Im Jahr 2008 machte das Thema Biokraftstoffe jedoch weltweit Negativschlagzeilen, und zwar hauptsächlich im Zusammenhang mit den steigenden Nahrungsmittelpreisen. Die Arbeit der EUA im Bereich Biokraftstoffe beschränkt sich zwar auf die umweltbezogenen Vor- und Nachteile, doch auch hier wird das Thema kontrovers diskutiert.
Eine Bioenergieproduktion in großtechnischem Maßstab bringt besonders im Hinblick auf die veränderte Flächennutzung erhebliche Umweltrisiken mit sich. Böden und Pflanzen sind die beiden größten CO2 Speicher auf der Erde — sie enthalten doppelt so viel Kohlenstoff wie unsere Atmosphäre. Bei einer groß angelegten Umwandlung von Waldflächen, Torfböden und Weideland in Nutzflächen für den Anbau von Biokraftstoffpflanzen würde mehr CO2 freigesetzt als eingespart.

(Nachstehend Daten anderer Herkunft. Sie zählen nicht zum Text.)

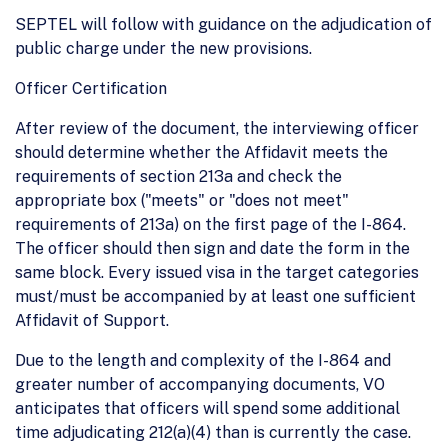
SEPTEL will follow with guidance on the adjudication of
public charge under the new provisions.
Officer Certification
After review of the document, the interviewing officer
should determine whether the Affidavit meets the
requirements of section 213a and check the
appropriate box ("meets" or "does not meet"
requirements of 213a) on the first page of the I-864.
The officer should then sign and date the form in the
same block. Every issued visa in the target categories
must/must be accompanied by at least one sufficient
Affidavit of Support.
Due to the length and complexity of the I-864 and
greater number of accompanying documents, VO
anticipates that officers will spend some additional
time adjudicating 212(a)(4) than is currently the case.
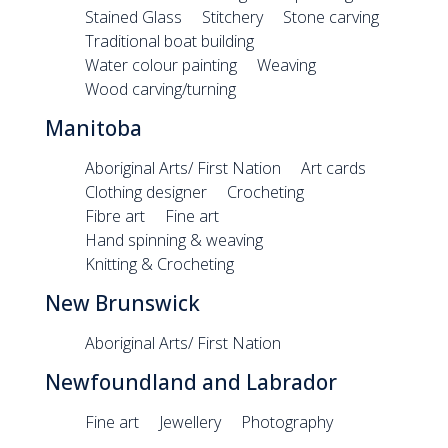
Stained Glass
Stitchery
Stone carving
Traditional boat building
Water colour painting
Weaving
Wood carving/turning
Manitoba
Aboriginal Arts/ First Nation
Art cards
Clothing designer
Crocheting
Fibre art
Fine art
Hand spinning & weaving
Knitting & Crocheting
New Brunswick
Aboriginal Arts/ First Nation
Newfoundland and Labrador
Fine art
Jewellery
Photography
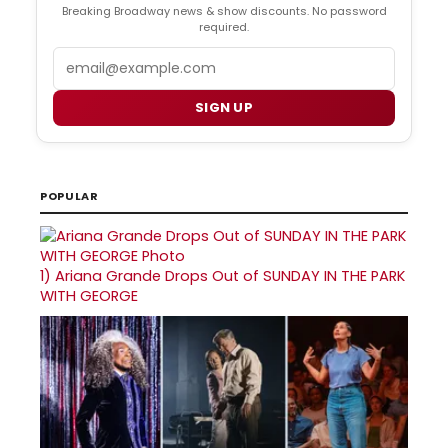
Breaking Broadway news & show discounts. No password
required.
Email
SIGN UP
POPULAR
1)
Ariana Grande Drops Out of SUNDAY IN THE PARK
WITH GEORGE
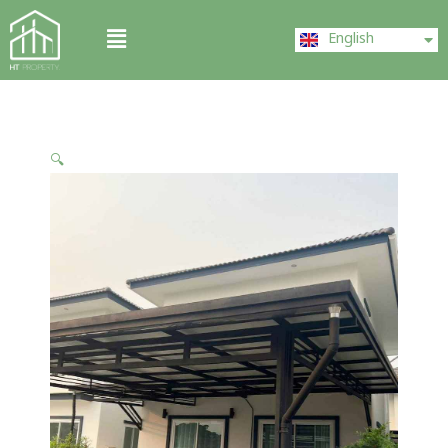
Skip
ไทย
Menu
to
English
中文 (中国)
content
🔍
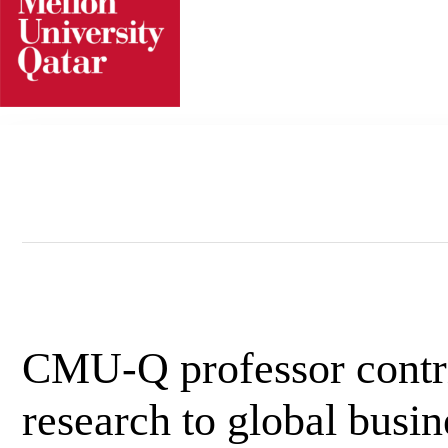
Skip
to
content
CMU-Q professor contr
research to global busi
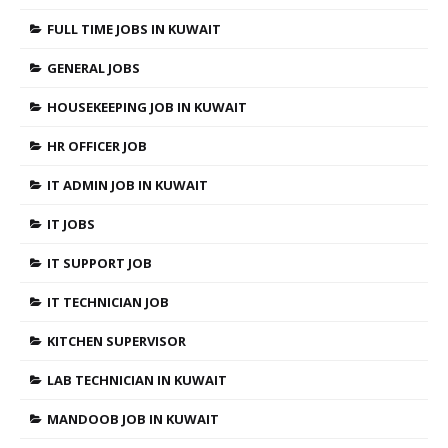
FULL TIME JOBS IN KUWAIT
GENERAL JOBS
HOUSEKEEPING JOB IN KUWAIT
HR OFFICER JOB
IT ADMIN JOB IN KUWAIT
IT JOBS
IT SUPPORT JOB
IT TECHNICIAN JOB
KITCHEN SUPERVISOR
LAB TECHNICIAN IN KUWAIT
MANDOOB JOB IN KUWAIT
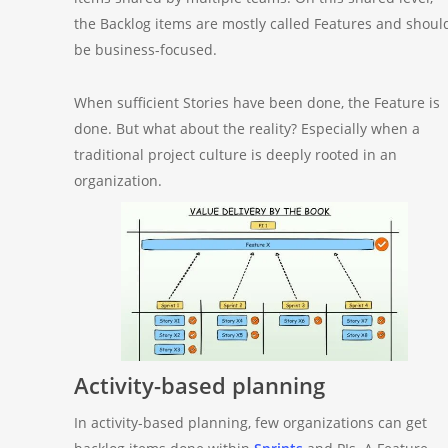
the Backlog items are mostly called Features and shoul
be business-focused.
When sufficient Stories have been done, the Feature is
done. But what about the reality? Especially when a
traditional project culture is deeply rooted in an
organization.
Activity-based planning
In activity-based planning, few organizations can get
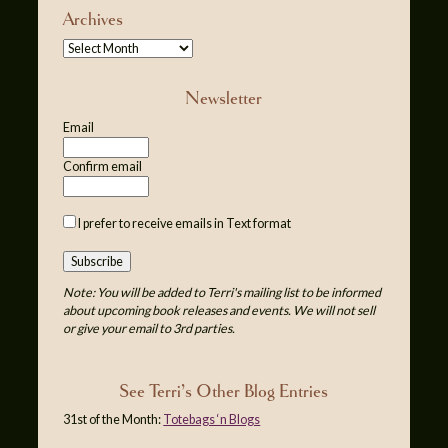
Archives
Newsletter
Email
Confirm email
I prefer to receive emails in Text format
Note: You will be added to Terri's mailing list to be informed
about upcoming book releases and events. We will not sell
or give your email to 3rd parties.
See Terri’s Other Blog Entries
31st of the Month:
Totebags ‘n Blogs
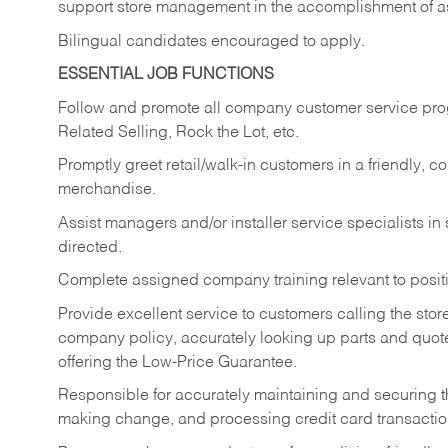
support store management in the accomplishment of a
Bilingual candidates encouraged to apply.
ESSENTIAL JOB FUNCTIONS
Follow and promote all company customer service progr
Related Selling, Rock the Lot, etc.
Promptly greet retail/walk-in customers in a friendly, c
merchandise.
Assist managers and/or installer service specialists i
directed.
Complete assigned company training relevant to posit
Provide excellent service to customers calling the sto
company policy, accurately looking up parts and quo
offering the Low-Price Guarantee.
Responsible for accurately maintaining and securing 
making change, and processing credit card transactio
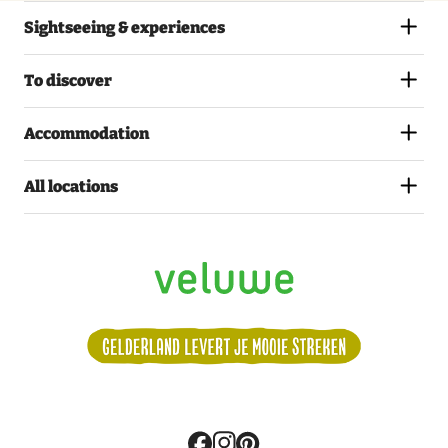
Sightseeing & experiences
To discover
Accommodation
All locations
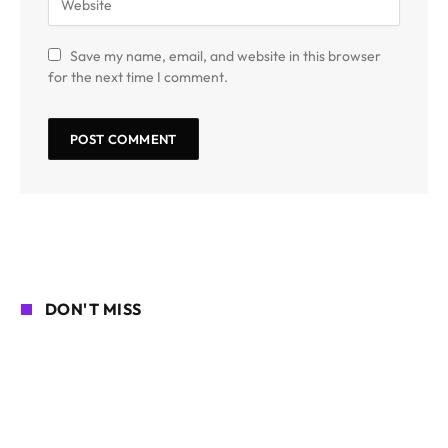
Save my name, email, and website in this browser
for the next time I comment.
DON'T MISS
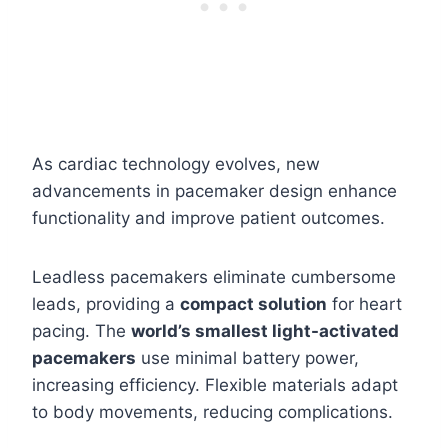
As cardiac technology evolves, new
advancements in pacemaker design enhance
functionality and improve patient outcomes.
Leadless pacemakers eliminate cumbersome
leads, providing a
compact solution
for heart
pacing. The
world’s smallest light-activated
pacemakers
use minimal battery power,
increasing efficiency. Flexible materials adapt
to body movements, reducing complications.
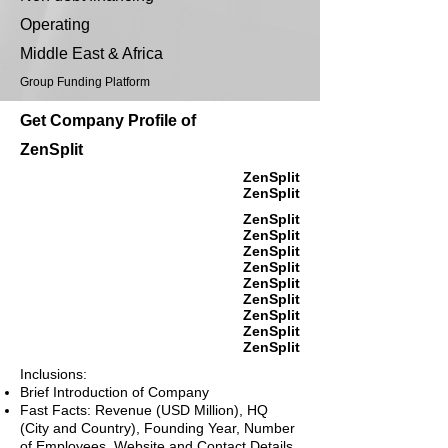
Operating
Middle East & Africa
Group Funding Platform
Get Company Profile of
ZenSplit
ZenSplit
ZenSplit
ZenSplit
ZenSplit
ZenSplit
ZenSplit
ZenSplit
ZenSplit
ZenSplit
ZenSplit
ZenSplit
Inclusions:
Brief Introduction of Company
Fast Facts: Revenue (USD Million), HQ
(City and Country), Founding Year, Number
of Employees, Website and Contact Details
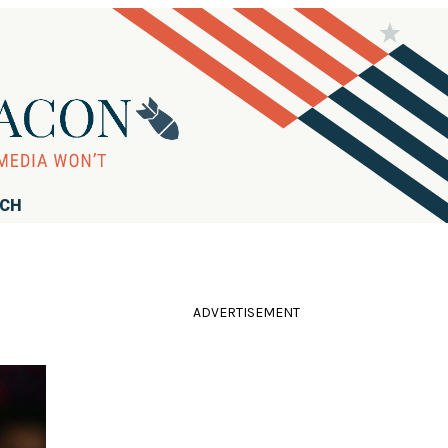
RCH
ADVERTISEMENT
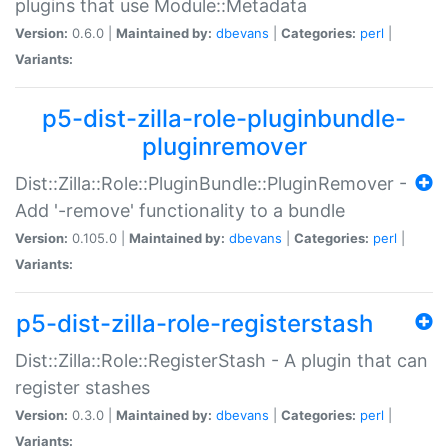
plugins that use Module::Metadata
Version:
0.6.0 |
Maintained by:
dbevans
|
Categories:
perl
|
Variants:
p5-dist-zilla-role-pluginbundle-
pluginremover
Dist::Zilla::Role::PluginBundle::PluginRemover -
Add '-remove' functionality to a bundle
Version:
0.105.0 |
Maintained by:
dbevans
|
Categories:
perl
|
Variants:
p5-dist-zilla-role-registerstash
Dist::Zilla::Role::RegisterStash - A plugin that can
register stashes
Version:
0.3.0 |
Maintained by:
dbevans
|
Categories:
perl
|
Variants:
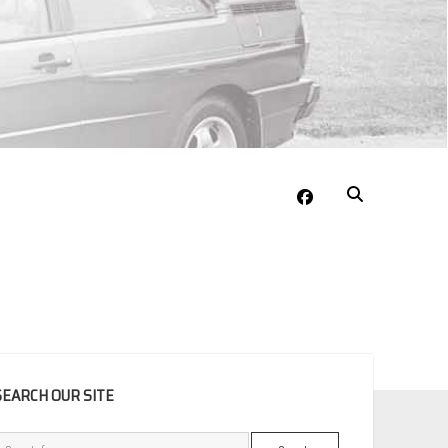
facebook
EBAR
SEARCH OUR SITE
Search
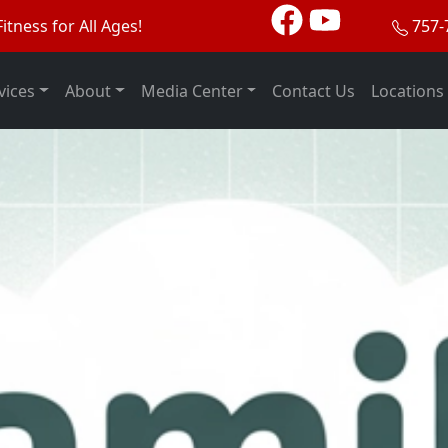
itness for All Ages!
757-
vices
About
Media Center
Contact Us
Locations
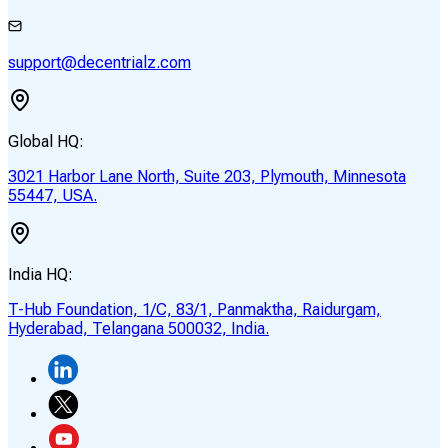
support@decentrialz.com
Global HQ:
3021 Harbor Lane North, Suite 203, Plymouth, Minnesota
55447, USA.
India HQ:
T-Hub Foundation, 1/C, 83/1, Panmaktha, Raidurgam,
Hyderabad, Telangana 500032, India.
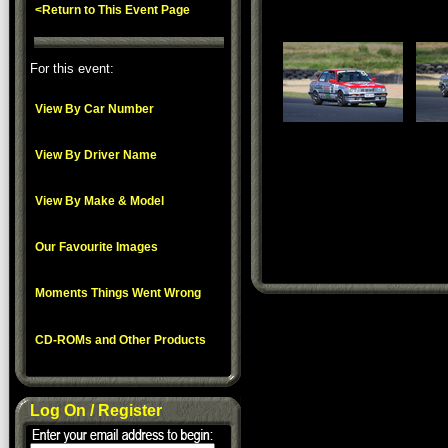
<Return to This Event Page
For this event:
View By Car Number
View By Driver Name
View By Make & Model
Our Favourite Images
Moments Things Went Wrong
CD-ROMs and Other Products
Log On / Register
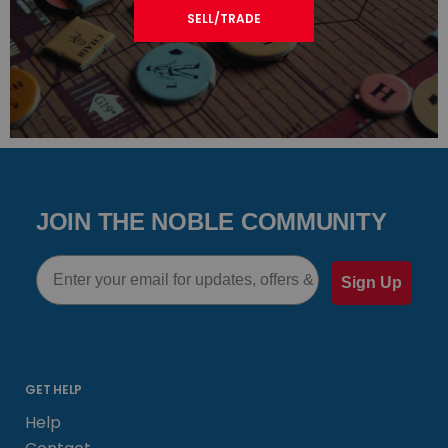
SELL/TRADE
JOIN THE NOBLE COMMUNITY
Email
Sign Up
GET HELP
Help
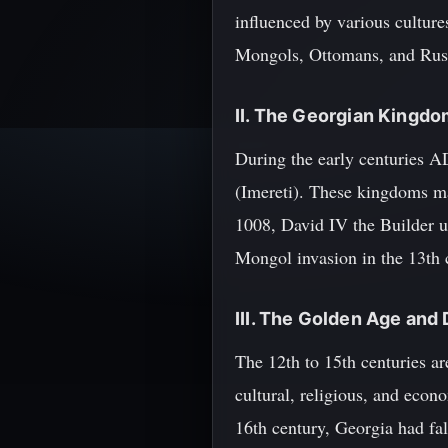
influenced by various cultur
Mongols, Ottomans, and Rus
II. The Georgian Kingd
During the early centuries A
(Imereti). These kingdoms mai
1008, David IV the Builder un
Mongol invasion in the 13th 
III. The Golden Age and
The 12th to 15th centuries ar
cultural, religious, and econ
16th century, Georgia had fall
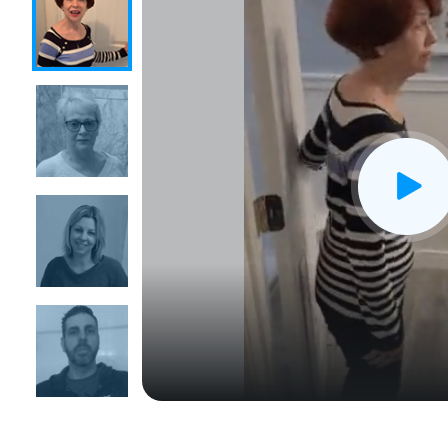
CLOSE
X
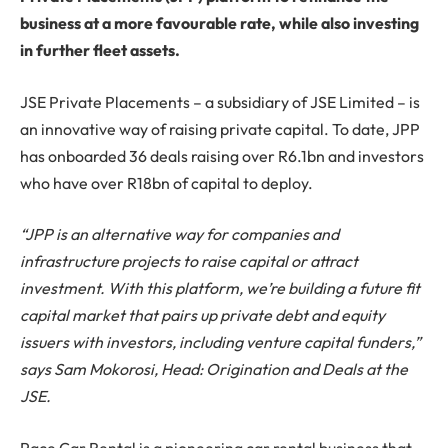
business at a more favourable rate, while also investing
in further fleet assets.
JSE Private Placements – a subsidiary of JSE Limited – is
an innovative way of raising private capital. To date, JPP
has onboarded 36 deals raising over R6.1bn and investors
who have over R18bn of capital to deploy.
“JPP is an alternative way for companies and
infrastructure projects to raise capital or attract
investment. With this platform, we’re building a future fit
capital market that pairs up private debt and equity
issuers with investors, including venture capital funders,”
says Sam Mokorosi, Head: Origination and Deals at the
JSE.
Pace Car Rental is a pioneering car rental business that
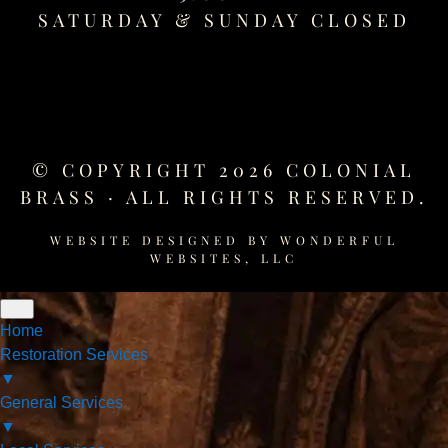
SATURDAY &
SUNDAY CLOSED
© COPYRIGHT 2026 COLONIAL
BRASS · ALL RIGHTS RESERVED.
WEBSITE DESIGNED BY
WONDERFUL
WEBSITES, LLC
Home
Restoration Services
▼
General Services
▼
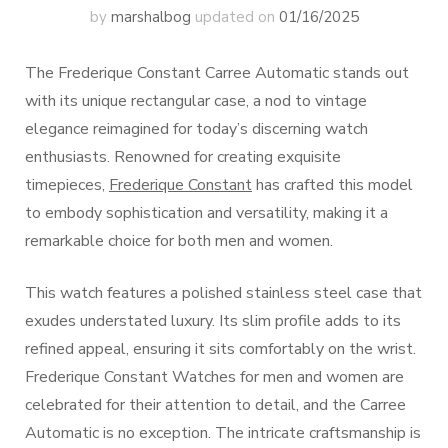
by
marshalbog
updated on
01/16/2025
The Frederique Constant Carree Automatic stands out
with its unique rectangular case, a nod to vintage
elegance reimagined for today’s discerning watch
enthusiasts. Renowned for creating exquisite
timepieces,
Frederique Constant
has crafted this model
to embody sophistication and versatility, making it a
remarkable choice for both men and women.
This watch features a polished stainless steel case that
exudes understated luxury. Its slim profile adds to its
refined appeal, ensuring it sits comfortably on the wrist.
Frederique Constant Watches for men and women are
celebrated for their attention to detail, and the Carree
Automatic is no exception. The intricate craftsmanship is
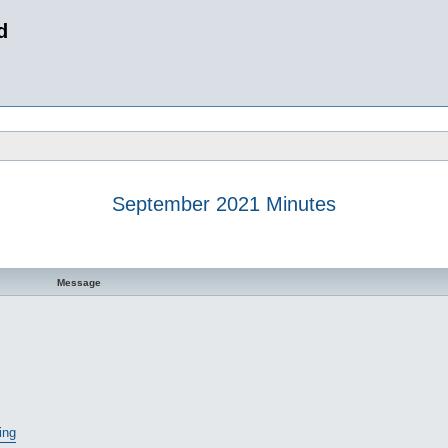
d
September 2021 Minutes
 search
Message
ing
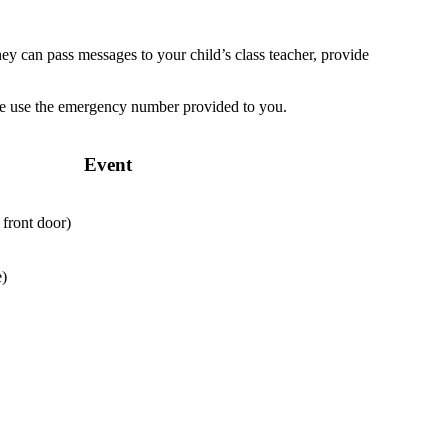
ey can pass messages to your child’s class teacher, provide
ease use the emergency number provided to you.
Event
 front door)
e)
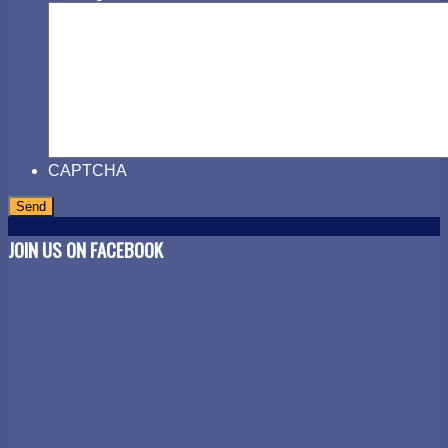
CAPTCHA
JOIN US ON FACEBOOK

Die Ausweitung des Anbaus von Feldfrüchten zur Deckung der kombinierten Nachfrage nach Nahrungsmitteln und Kraftstoffen würde sich massiv auf die biologische Vielfalt in Europa auswirken und die Boden- und Wasserressourcen erheblich belasten. Die Nebeneffekte, so genannte „indirekte Veränderungen der Flächennutzung“, würden überall auf der Welt spürbar werden: Wenn Europa seine Lebensmittelexporte zurückfährt, würden andere Länder die Nahrungsmittelproduktion erhöhen, um die entstandene Lücke zu schließen. Dies könnte weltweit signifikante Auswirkungen auf die Lebensmittelpreise haben.
Die Risiken in Europa könnten mit den richtigen Ackerkulturen und Bewirtschaftungsmethoden freilich minimiert werden. Biokraftstoffe, die beispielsweise aus Abfällen gewonnen werden, bieten in der Tat Umweltvorteile. Vor diesem Hintergrund hat sich die EUA mit der Frage befasst, wie sich der heraufziehende Bioenergieboom weiterentwickeln könnte und ob er unseren Energiebedarf decken kann, ohne der Umwelt zu schaden.
Fachbegriffe Biomasse: Bezeichnet lebende und vor kurzem abgestorbene Biomaterie, beispielsweise aus Feldfrüchten, Bäumen, Algen, Agrar — oder Forstrückständen oder Abfallströmen. Bioenergie: Alle Energieformen, die aus Biomasse gewonnen werden, einschließlich Biokraftstoffe. Biokraftstoff: Flüssigkraftstoffe für den Verkehr, die aus Biomasse hergestellt werden (2). |
Die Europäische Kommission hat ein verbindliches Ziel vorgegeben: Bis 2020 sollen 20 % der gesamten Energie in Europa aus erneuerbaren Energiequellen stammen (d. h. alle Formen von erneuerbaren Energien: Wind, Sonne, Wellen usw. sowie Bioenergie). Derzeit liegt der Anteil der erneuerbaren Energien am Energieverbrauch in Europa bei 6,7 %. Zwei Drittel davon stammen aus Biomasse.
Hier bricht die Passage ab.